Pyromania is defined as a pattern of deliberate setting of fires for pleasure or personal gratification derived from the relief of tension experienced before the fire-setting. Pyromania is classified as an impulse control disorder because a person diagnosed with pyromania fails to resist the impulsive desire to set fires, as opposed to the organized planning of an arsonist or terrorist. This type of behavior can lead to hazardous situations and criminal charges being placed against the pyromaniac.

Quick Facts:

  • More men than women are diagnosed with pyromania.
  • Pyromania is extremely rare; less than one percent of reported recent studies were related to pyromania.
  • Pyromania may begin in childhood, but there is no conclusive data regarding the typical age of onset.
  • When a person is a pyromaniac, he/she never sets fire to things for anything but a sense of satisfaction.
  • To be considered a pyromaniac, a person must set fire to something more than once.
  • To be considered a pyromaniac, all other options (manic episodes, conduct disorder, etc.) must be eliminated.

Diagnosing Pyromania

In the media, pyromaniacs are often portrayed as angry people who have been rejected by society who get their comeuppance by setting fire to places they associate with their negative emotions. This is an inaccurate portrayal; while many arsonists are, in fact, pyromaniacs, pyromania is not the cause behind most arson.
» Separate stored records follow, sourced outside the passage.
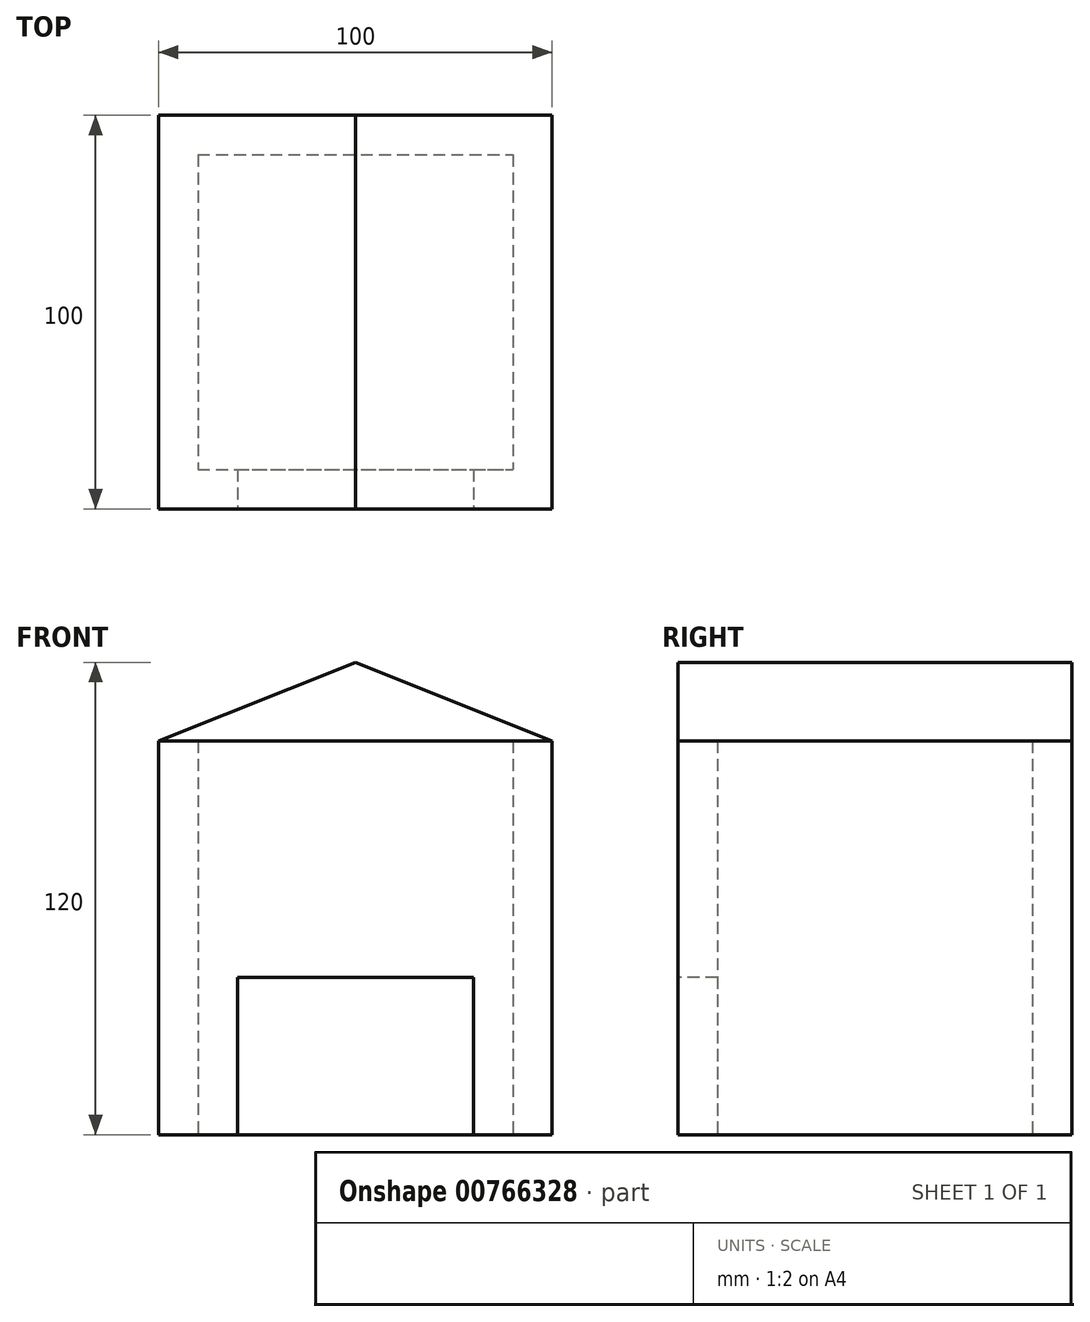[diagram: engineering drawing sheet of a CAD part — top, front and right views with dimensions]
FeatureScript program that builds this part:
annotation { "Feature Type Name" : "Feature", "Feature Type Description" : "" }
export const myFeature = defineFeature(function(context is Context, id is Id, definition is map)
    precondition{}
    {
        {
            var Q0;
            Q0=qCreatedBy(makeId("Top.planeOp"),FACE);
            var sketch = newSketch(context, id + "F0", { "sketchPlane" : qUnion([Q0])});
            skLineSegment(sketch, "E0.bottom", {"start": v(-50, 100) * mm, "end": v(50, 100) * mm});
            skLineSegment(sketch, "E0.top", {"start": v(-50, 0) * mm, "end": v(50, 0) * mm});
            skLineSegment(sketch, "E0.left", {"start": v(-50, 100) * mm, "end": v(-50, 0) * mm});
            skLineSegment(sketch, "E0.right", {"start": v(50, 100) * mm, "end": v(50, 0) * mm});
            skLineSegment(sketch, "E1.0", {"start": v(-40, 90) * mm, "end": v(-40, 10) * mm});
            skLineSegment(sketch, "E1.1", {"start": v(-40, 90) * mm, "end": v(40, 90) * mm});
            skLineSegment(sketch, "E1.2", {"start": v(40, 90) * mm, "end": v(40, 10) * mm});
            skLineSegment(sketch, "E1.3", {"start": v(-40, 10) * mm, "end": v(40, 10) * mm});
            skSolve(sketch);
        }
        {
            var Q0;
            Q0=makeQuery(id+"F0.imprint","IMPRINT",FACE,{"disambiguationData":[TD([[makeQuery(id+"F0.imprint","IMPRINT",EDGE,{"derivedFrom":sQuery(id+"F0.wireOp",EDGE,"E0.bottom")}),-1.0]])]});
            extrude(context, id + "F1", {"entities" : qUnion([Q0]), "depth" : 100 * mm, "offsetDistance" : 25 * mm});
        }
        {
            var Q0;
            Q0=makeQuery(id+"F1.opExtrude","SWEPT_FACE",FACE,{"disambiguationData":[OSD([sQuery(id+"F0.wireOp",EDGE,"E0.top")])]});
            var sketch = newSketch(context, id + "F2", { "sketchPlane" : qUnion([Q0])});
            skLineSegment(sketch, "E2.bottom", {"start": v(-30, 40) * mm, "end": v(30, 40) * mm});
            skLineSegment(sketch, "E2.top", {"start": v(-30, 0) * mm, "end": v(30, 0) * mm});
            skLineSegment(sketch, "E2.left", {"start": v(-30, 40) * mm, "end": v(-30, 0) * mm});
            skLineSegment(sketch, "E2.right", {"start": v(30, 40) * mm, "end": v(30, 0) * mm});
            skSolve(sketch);
        }
        {
            var Q0;
            Q0 = qSketchRegion(id + "F2", true);
            extrude(context, id + "F3", {"entities" : qUnion([Q0]), "operationType" : NewBodyOperationType.REMOVE, "endBound" : BoundingType.UP_TO_NEXT, "oppositeDirection" : true, "depth" : 25 * mm, "offsetDistance" : 25 * mm});
        }
        {
            var Q0;
            Q0=makeQuery(id+"F1.opExtrude","SWEPT_FACE",FACE,{"disambiguationData":[OSD([sQuery(id+"F0.wireOp",EDGE,"E0.top")])]});
            var sketch = newSketch(context, id + "F4", { "sketchPlane" : qUnion([Q0])});
            skLineSegment(sketch, "E3", {"start": v(-50, 100) * mm, "end": v(0, 120) * mm});
            skLineSegment(sketch, "E4", {"start": v(0, 120) * mm, "end": v(50, 100) * mm});
            skLineSegment(sketch, "E5", {"start": v(50, 100) * mm, "end": v(-50, 100) * mm});
            skLineSegment(sketch, "E6", {"start": v(0, 100) * mm, "end": v(0, 120) * mm, "construction": true});
            skSolve(sketch);
        }
        {
            var Q0;
            Q0 = qSketchRegion(id + "F4", true);
            var Q1;
            Q1=makeQuery(id+"F1.opExtrude","SWEPT_FACE",FACE,{"disambiguationData":[OSD([sQuery(id+"F0.wireOp",EDGE,"E0.bottom")])]});
            extrude(context, id + "F5", {"entities" : qUnion([Q0]), "endBound" : BoundingType.UP_TO_SURFACE, "oppositeDirection" : true, "depth" : 119.5 * mm, "endBoundEntityFace" : qUnion([Q1]), "offsetDistance" : 25 * mm});
        }
    });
Though pyromaniacs commit premeditated arson, they do not do it with the intention of hurting people, gaining revenge, unleashing feelings of frustration or anger, or simply out of boredom. Rather, these types of people will commit an act of pyromania because they cannot control themselves. Pyromaniacs feel pleasure, relief, and/or gratification upon seeing the aftermath of a fire or upon seeing a fire burn; they commit arson for the sake of these feelings only. A person can be diagnosed with pyromania only if they have set fire to something more than once, if they experience the aforementioned feelings of pleasure and/or relief upon seeing a fire burn, and if their arson is not caused by any other disorder, such as antisocial personality disorder.

Treating Pyromania

Because pyromania is very rare, there have not been many case studies conducted on it and thus, doctors do not know a significant amount about treating it. However, there are a variety of options that have been used in helping treat Pyromania. The treatment approaches for children and adolescents involved with repeated fire setting include problem-solving skills, anger management, communication skills, aggression replacement training, and cognitive restructuring. It is usually much more difficult to treat Pyromania in adults because of the lack of cooperation and the most common kind of treatment usually consists of a combination of medication – usually one of the selective serotonin reuptake inhibitors – and long-term insight-oriented psychotherapy.